What is required
Copy the data below word for word, reproducing every line without any change.

+++

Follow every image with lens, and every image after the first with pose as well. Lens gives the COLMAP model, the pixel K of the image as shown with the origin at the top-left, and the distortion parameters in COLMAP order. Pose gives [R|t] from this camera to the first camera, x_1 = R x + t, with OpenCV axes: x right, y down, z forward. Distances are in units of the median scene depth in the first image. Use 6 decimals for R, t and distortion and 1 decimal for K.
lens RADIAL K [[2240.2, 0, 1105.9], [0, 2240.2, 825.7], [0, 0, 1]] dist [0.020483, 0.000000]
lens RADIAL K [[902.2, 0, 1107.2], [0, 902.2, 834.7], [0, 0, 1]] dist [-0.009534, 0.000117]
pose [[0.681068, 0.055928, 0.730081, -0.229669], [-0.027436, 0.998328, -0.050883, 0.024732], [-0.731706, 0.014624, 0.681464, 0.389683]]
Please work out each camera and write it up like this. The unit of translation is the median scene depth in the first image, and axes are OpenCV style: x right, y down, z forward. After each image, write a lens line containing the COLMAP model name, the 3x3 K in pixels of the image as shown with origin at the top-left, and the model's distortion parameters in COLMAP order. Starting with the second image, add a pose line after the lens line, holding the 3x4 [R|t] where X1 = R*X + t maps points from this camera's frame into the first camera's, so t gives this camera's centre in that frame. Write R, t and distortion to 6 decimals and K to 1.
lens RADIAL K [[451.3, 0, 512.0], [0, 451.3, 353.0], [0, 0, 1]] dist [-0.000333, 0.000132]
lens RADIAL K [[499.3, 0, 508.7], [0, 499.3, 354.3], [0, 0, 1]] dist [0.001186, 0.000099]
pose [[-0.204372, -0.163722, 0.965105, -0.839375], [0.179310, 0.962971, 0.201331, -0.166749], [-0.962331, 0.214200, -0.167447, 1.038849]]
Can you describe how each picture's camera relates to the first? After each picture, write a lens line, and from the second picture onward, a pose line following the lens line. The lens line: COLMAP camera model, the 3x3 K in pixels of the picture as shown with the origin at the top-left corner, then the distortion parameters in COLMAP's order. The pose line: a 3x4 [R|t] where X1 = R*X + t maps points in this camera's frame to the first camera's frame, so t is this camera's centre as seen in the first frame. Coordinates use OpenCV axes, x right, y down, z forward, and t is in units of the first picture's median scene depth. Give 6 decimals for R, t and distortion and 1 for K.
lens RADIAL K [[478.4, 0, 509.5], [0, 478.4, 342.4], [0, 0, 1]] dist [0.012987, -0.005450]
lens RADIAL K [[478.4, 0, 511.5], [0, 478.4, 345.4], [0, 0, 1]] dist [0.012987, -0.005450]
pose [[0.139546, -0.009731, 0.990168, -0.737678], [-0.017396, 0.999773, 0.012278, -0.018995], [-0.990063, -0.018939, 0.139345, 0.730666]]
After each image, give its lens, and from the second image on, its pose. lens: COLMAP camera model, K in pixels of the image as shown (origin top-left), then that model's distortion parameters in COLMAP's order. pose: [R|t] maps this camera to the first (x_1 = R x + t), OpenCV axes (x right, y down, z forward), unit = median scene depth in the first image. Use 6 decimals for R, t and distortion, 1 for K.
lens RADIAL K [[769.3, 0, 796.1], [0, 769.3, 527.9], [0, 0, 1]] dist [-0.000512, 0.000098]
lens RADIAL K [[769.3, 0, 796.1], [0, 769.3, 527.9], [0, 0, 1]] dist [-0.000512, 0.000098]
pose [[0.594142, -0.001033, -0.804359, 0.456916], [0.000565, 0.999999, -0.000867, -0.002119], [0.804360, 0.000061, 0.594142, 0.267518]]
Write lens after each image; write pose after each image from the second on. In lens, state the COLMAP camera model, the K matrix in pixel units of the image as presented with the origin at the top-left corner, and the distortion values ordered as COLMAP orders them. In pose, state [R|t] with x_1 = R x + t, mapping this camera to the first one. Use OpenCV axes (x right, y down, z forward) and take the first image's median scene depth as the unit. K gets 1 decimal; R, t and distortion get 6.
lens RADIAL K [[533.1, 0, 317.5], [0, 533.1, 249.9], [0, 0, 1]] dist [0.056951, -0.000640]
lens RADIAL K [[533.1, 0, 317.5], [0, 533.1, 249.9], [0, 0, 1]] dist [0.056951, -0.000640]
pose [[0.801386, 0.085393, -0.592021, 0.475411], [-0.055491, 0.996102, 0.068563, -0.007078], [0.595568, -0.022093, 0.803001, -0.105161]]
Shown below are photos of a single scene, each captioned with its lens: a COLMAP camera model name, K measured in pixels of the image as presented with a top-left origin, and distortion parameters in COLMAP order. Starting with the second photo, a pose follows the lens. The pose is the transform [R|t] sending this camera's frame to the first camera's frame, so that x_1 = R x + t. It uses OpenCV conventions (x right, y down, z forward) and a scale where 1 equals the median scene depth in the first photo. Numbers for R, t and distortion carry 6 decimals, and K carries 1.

+++

Task output
Follow every image with lens, and every image after the first with pose as well. Lens gives the COLMAP model, the pixel K of the image as shown with the origin at the top-left, and the distortion parameters in COLMAP order. Pose gives [R|t] from this camera to the first camera, x_1 = R x + t, with OpenCV axes: x right, y down, z forward. Distances are in units of the median scene depth in the first image. Use 6 decimals for R, t and distortion and 1 decimal for K.
lens RADIAL K [[2240.2, 0, 1105.9], [0, 2240.2, 825.7], [0, 0, 1]] dist [0.020483, 0.000000]
lens RADIAL K [[902.2, 0, 1107.2], [0, 902.2, 834.7], [0, 0, 1]] dist [-0.009534, 0.000117]
pose [[0.681068, 0.055928, 0.730081, -0.229669], [-0.027436, 0.998328, -0.050883, 0.024732], [-0.731706, 0.014624, 0.681464, 0.389683]]
Please work out each camera and write it up like this. The unit of translation is the median scene depth in the first image, and axes are OpenCV style: x right, y down, z forward. After each image, write a lens line containing the COLMAP model name, the 3x3 K in pixels of the image as shown with origin at the top-left, and the model's distortion parameters in COLMAP order. Starting with the second image, add a pose line after the lens line, holding the 3x4 [R|t] where X1 = R*X + t maps points from this camera's frame into the first camera's, so t gives this camera's centre in that frame. Write R, t and distortion to 6 decimals and K to 1.
lens RADIAL K [[451.3, 0, 512.0], [0, 451.3, 353.0], [0, 0, 1]] dist [-0.000333, 0.000132]
lens RADIAL K [[499.3, 0, 508.7], [0, 499.3, 354.3], [0, 0, 1]] dist [0.001186, 0.000099]
pose [[-0.204372, -0.163722, 0.965105, -0.839375], [0.179310, 0.962971, 0.201331, -0.166749], [-0.962331, 0.214200, -0.167447, 1.038849]]
Can you describe how each picture's camera relates to the first? After each picture, write a lens line, and from the second picture onward, a pose line following the lens line. The lens line: COLMAP camera model, the 3x3 K in pixels of the picture as shown with the origin at the top-left corner, then the distortion parameters in COLMAP's order. The pose line: a 3x4 [R|t] where X1 = R*X + t maps points in this camera's frame to the first camera's frame, so t is this camera's centre as seen in the first frame. Coordinates use OpenCV axes, x right, y down, z forward, and t is in units of the first picture's median scene depth. Give 6 decimals for R, t and distortion and 1 for K.
lens RADIAL K [[478.4, 0, 509.5], [0, 478.4, 342.4], [0, 0, 1]] dist [0.012987, -0.005450]
lens RADIAL K [[478.4, 0, 511.5], [0, 478.4, 345.4], [0, 0, 1]] dist [0.012987, -0.005450]
pose [[0.139546, -0.009731, 0.990168, -0.737678], [-0.017396, 0.999773, 0.012278, -0.018995], [-0.990063, -0.018939, 0.139345, 0.730666]]
After each image, give its lens, and from the second image on, its pose. lens: COLMAP camera model, K in pixels of the image as shown (origin top-left), then that model's distortion parameters in COLMAP's order. pose: [R|t] maps this camera to the first (x_1 = R x + t), OpenCV axes (x right, y down, z forward), unit = median scene depth in the first image. Use 6 decimals for R, t and distortion, 1 for K.
lens RADIAL K [[769.3, 0, 796.1], [0, 769.3, 527.9], [0, 0, 1]] dist [-0.000512, 0.000098]
lens RADIAL K [[769.3, 0, 796.1], [0, 769.3, 527.9], [0, 0, 1]] dist [-0.000512, 0.000098]
pose [[0.594142, -0.001033, -0.804359, 0.456916], [0.000565, 0.999999, -0.000867, -0.002119], [0.804360, 0.000061, 0.594142, 0.267518]]
Write lens after each image; write pose after each image from the second on. In lens, state the COLMAP camera model, the K matrix in pixel units of the image as presented with the origin at the top-left corner, and the distortion values ordered as COLMAP orders them. In pose, state [R|t] with x_1 = R x + t, mapping this camera to the first one. Use OpenCV axes (x right, y down, z forward) and take the first image's median scene depth as the unit. K gets 1 decimal; R, t and distortion get 6.
lens RADIAL K [[533.1, 0, 317.5], [0, 533.1, 249.9], [0, 0, 1]] dist [0.056951, -0.000640]
lens RADIAL K [[533.1, 0, 317.5], [0, 533.1, 249.9], [0, 0, 1]] dist [0.056951, -0.000640]
pose [[0.801386, 0.085393, -0.592021, 0.475411], [-0.055491, 0.996102, 0.068563, -0.007078], [0.595568, -0.022093, 0.803001, -0.105161]]
Shown below are photos of a single scene, each captioned with its lens: a COLMAP camera model name, K measured in pixels of the image as presented with a top-left origin, and distortion parameters in COLMAP order. Starting with the second photo, a pose follows the lens. The pose is the transform [R|t] sending this camera's frame to the first camera's frame, so that x_1 = R x + t. It uses OpenCV conventions (x right, y down, z forward) and a scale where 1 equals the median scene depth in the first photo. Numbers for R, t and distortion carry 6 decimals, and K carries 1.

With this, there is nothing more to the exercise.